25:54 Exactly. You know, and maybe that's partnerships. Maybe it's, you know, we step into the space and somebody comes and says, OK, we need to buy those people before they take our lunch away. Or, you know, maybe it's, you know, we do actually go in there and,
26:09 you know, disrupt that part of the market. So it's exciting. Yeah, well, very exciting and best of luck. And as a busy founder, I imagine you must come across quite a few contracts or legal documents. What are maybe the key ones and what can you share about them?

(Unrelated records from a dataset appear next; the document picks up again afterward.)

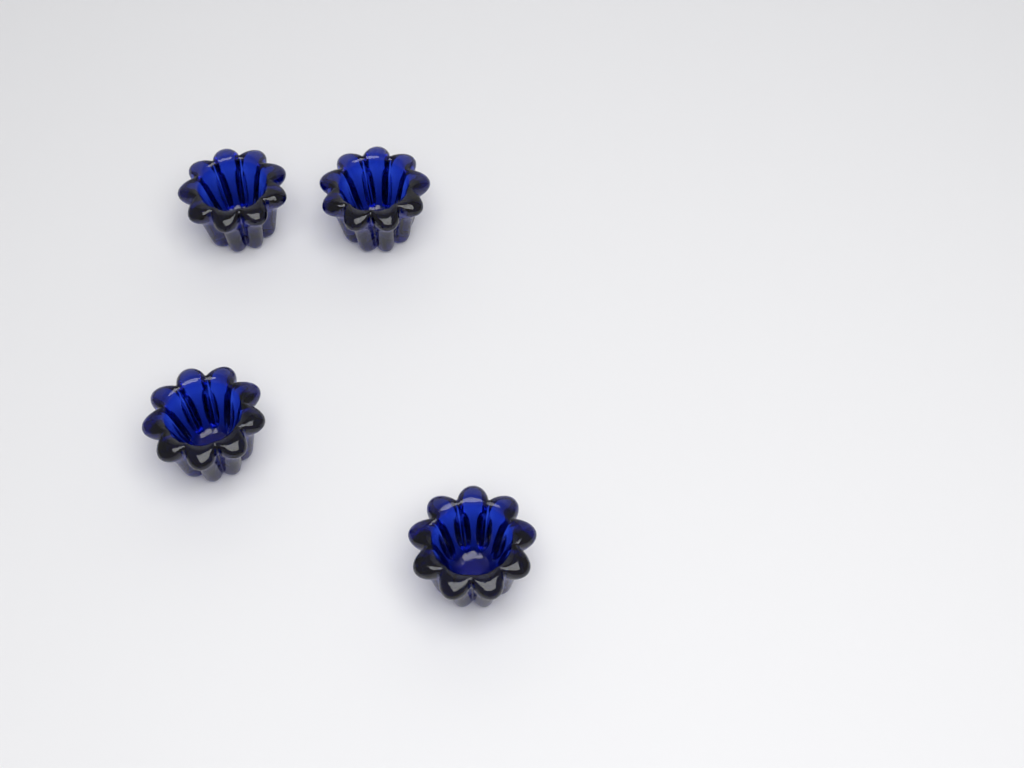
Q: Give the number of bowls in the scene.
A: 4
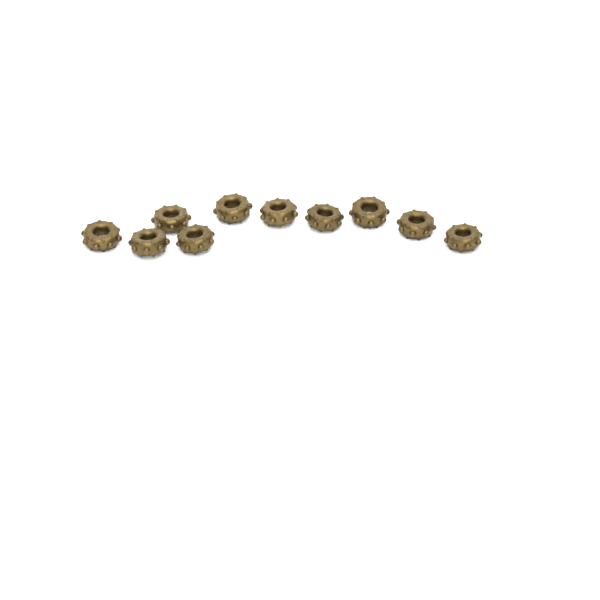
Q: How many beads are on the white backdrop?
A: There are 10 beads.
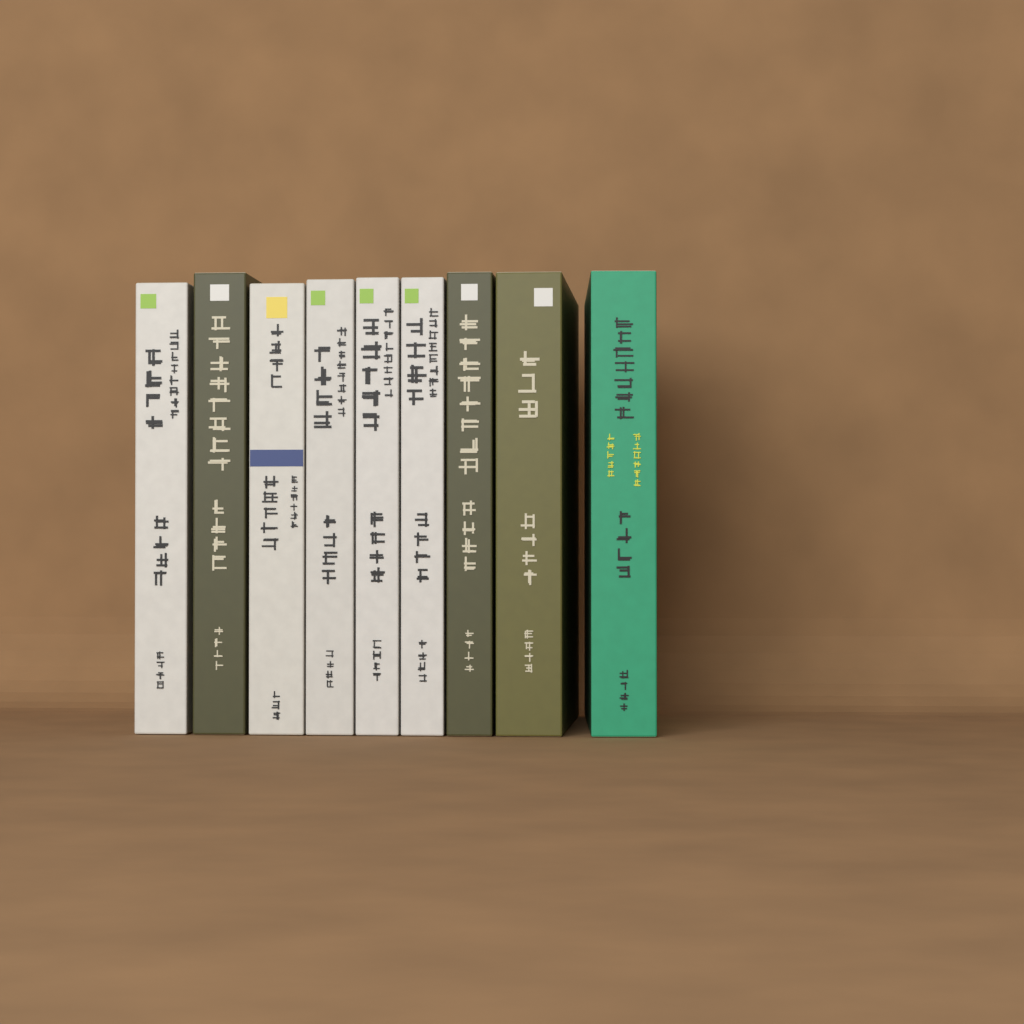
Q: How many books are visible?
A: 9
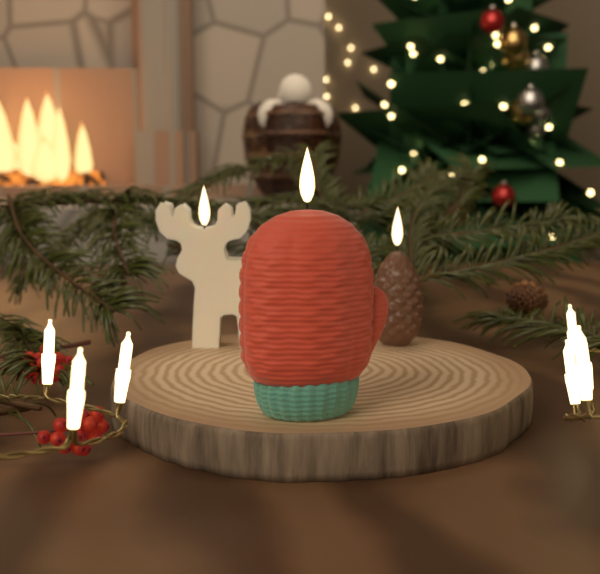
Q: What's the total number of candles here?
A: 3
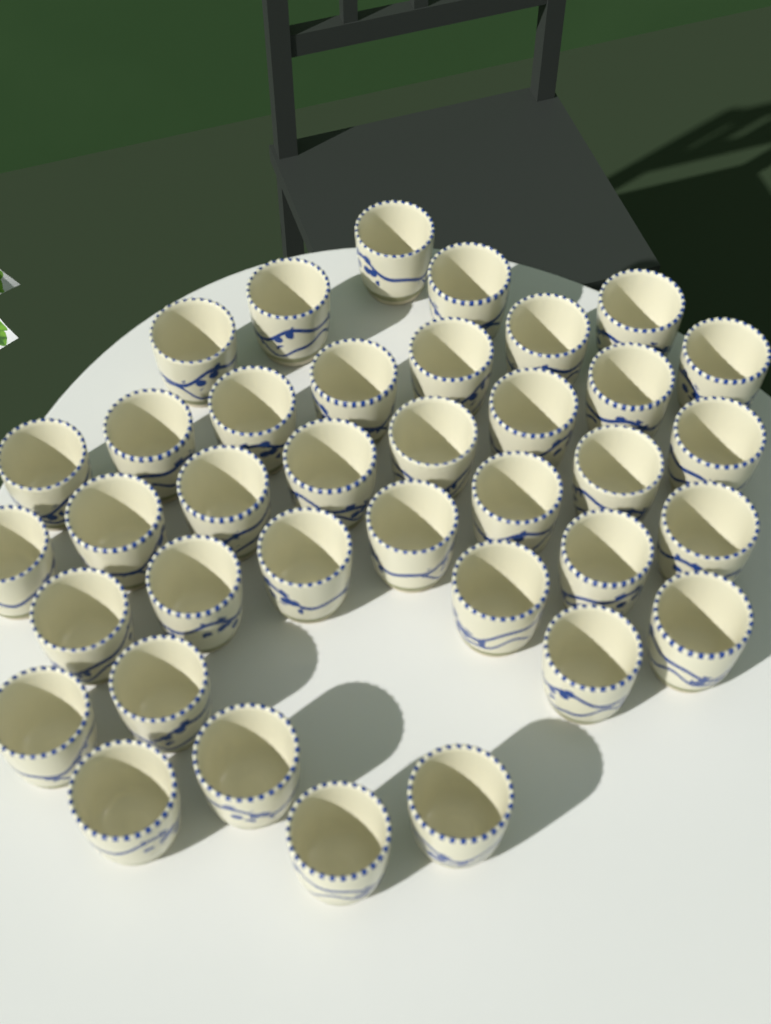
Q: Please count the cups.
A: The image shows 37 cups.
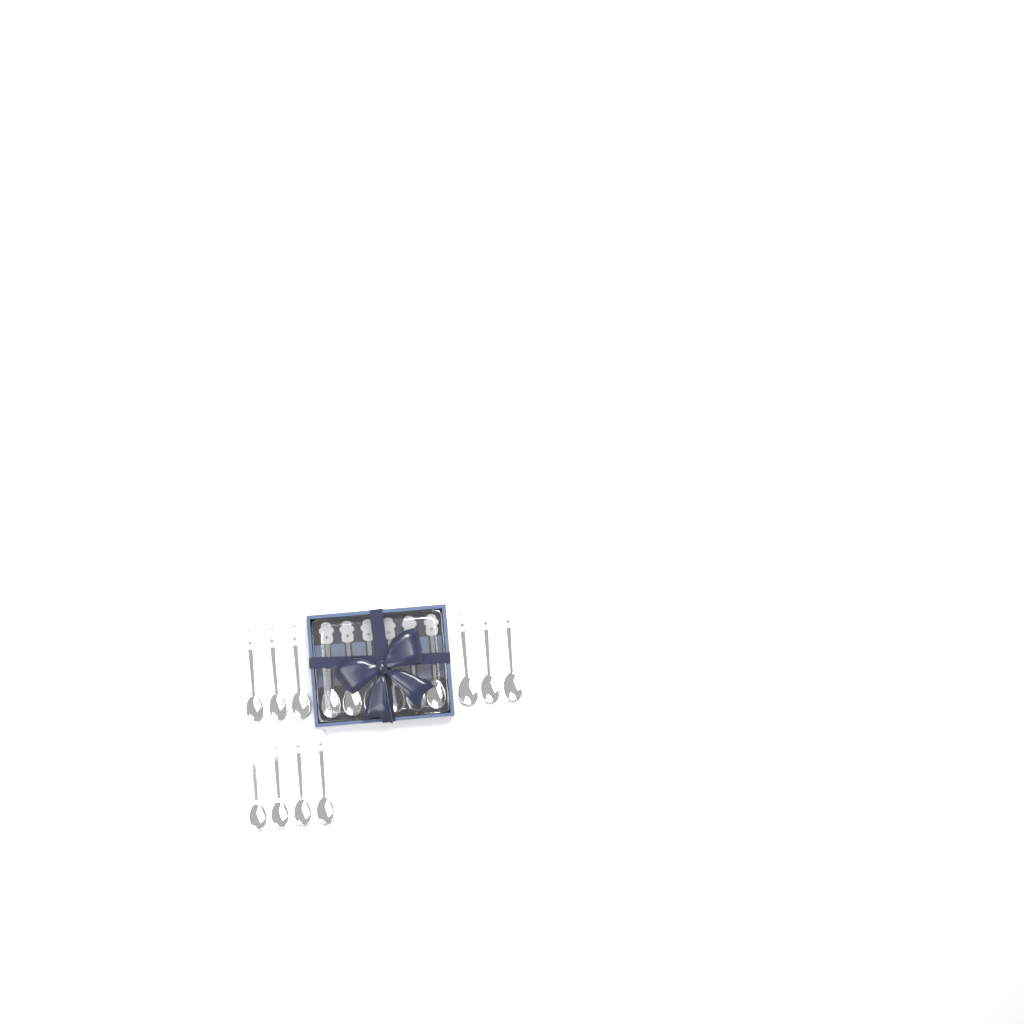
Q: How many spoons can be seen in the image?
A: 16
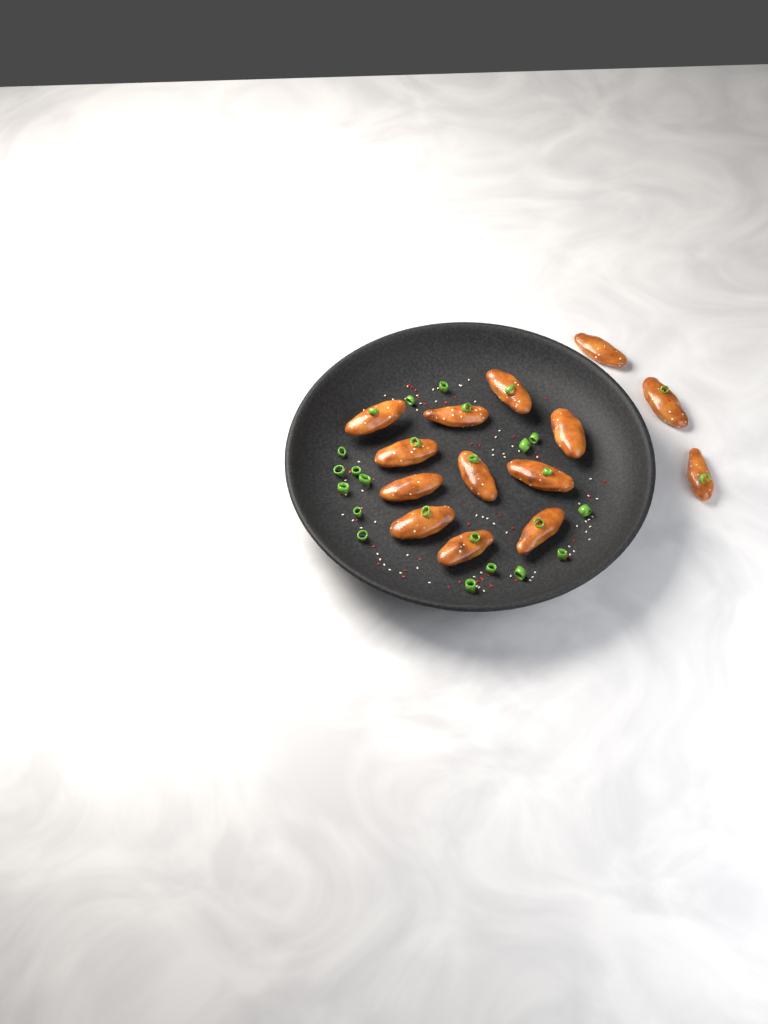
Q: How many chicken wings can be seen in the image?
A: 14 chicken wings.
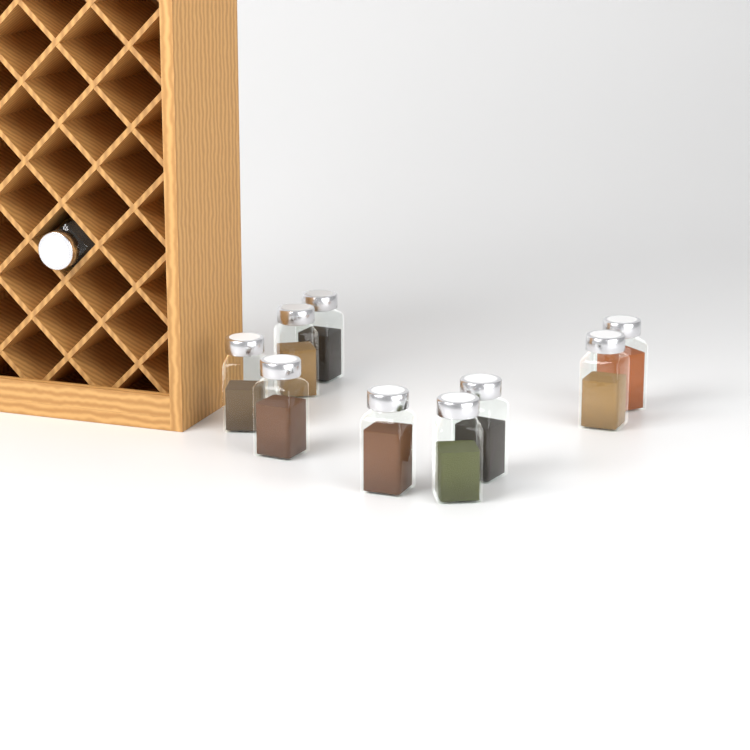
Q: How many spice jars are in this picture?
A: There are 10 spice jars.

26:26 The key ones for us thus far have been, I suppose, two. You know, NDA is obviously, you know, we have to be, you know, as you start to have conversations with the organisations, we don't want, you know, them to kind of take our stuff. At the same time, you know, where we're taking data, etc. from organisations, then obviously they want to be able to trust the fact that, you know, they can trust us with their data. So NDA has been a big one. You know, we've got mutual NDAs and, you know, we've spent quite a bit with lawyers to make sure that those things were all, you know, tidied up. I think contracts, you know, with our customers, which again need to be written in a certain way, you know, contracts in terms of, you know, initial engagements, but then also, you know, ongoing discussions. And then I suppose finally, you know, contracts to cover, you know, shares, etc. You know, so we as an organisation, and I'm sure, you know, you see this with a lot of new companies, you know, we pay people both in terms of, you know, normal sort of salaries, but we've also paid a lot of people in terms of, you know, shares, you know, and that's a big endorsement for us that people are prepared to come on board and do stuff for shares, but then, you know, of course, you've got to make sure all of those things are covered up. So we've, you know, we've spent a bit of money with lawyers along the way, but I think, you know, that's a
27:55 good investment for us to make sure those things are done right and they're watertight. Yeah, a common pattern on the show is that we do find that it's important to invest in legal early on, because if you don't invest today, then you might lose IP, you might, you know, if employees do leave, then they might be able to create competitors. And it's ultimately a problem that can be solved later down the line, or might not be able to be, you know, you might not be able to solve it, but the cost of solving it will just be so much bigger than any legal investment that you do today. So start early with your legals is the key. Definitely. Great. So I'm conscious I've taken a little bit of time, so I'm going to ask you the closing question we ask all our guests. What's your favourite tech product? It can be software, hardware, it can even be your platform,
28:51 but yeah, what's your favourite tech product? Well, obviously my favourite tech product is OII.ai and our product Opti. But I suppose leaving that aside, you know, you know, I love all the Apple stuff and what have you, but the reality is our business could not have got to where it is without Zoom. You know, we're in San Francisco, we're in the UK, you know, we're in other parts of kind of Europe. You know, we could not have got to where we got to without Zoom. And in fact, 10 years ago, you know, this business couldn't have gotten off the ground. So I, you know, it frustrates me
29:27 from time to time. But I think, you know, that is has been a key enabler for us. That's a fantastic story. And we also have half our team in Spain. So without Zoom, equally, we wouldn't have been able to have the setup that we've got today. And yeah, great, great product. And yeah, it enables communication. So definitely. Well, thank you very much, David, for being on the show and best of luck growing OII.ai. Thanks very much. Really enjoyed it. Cheers.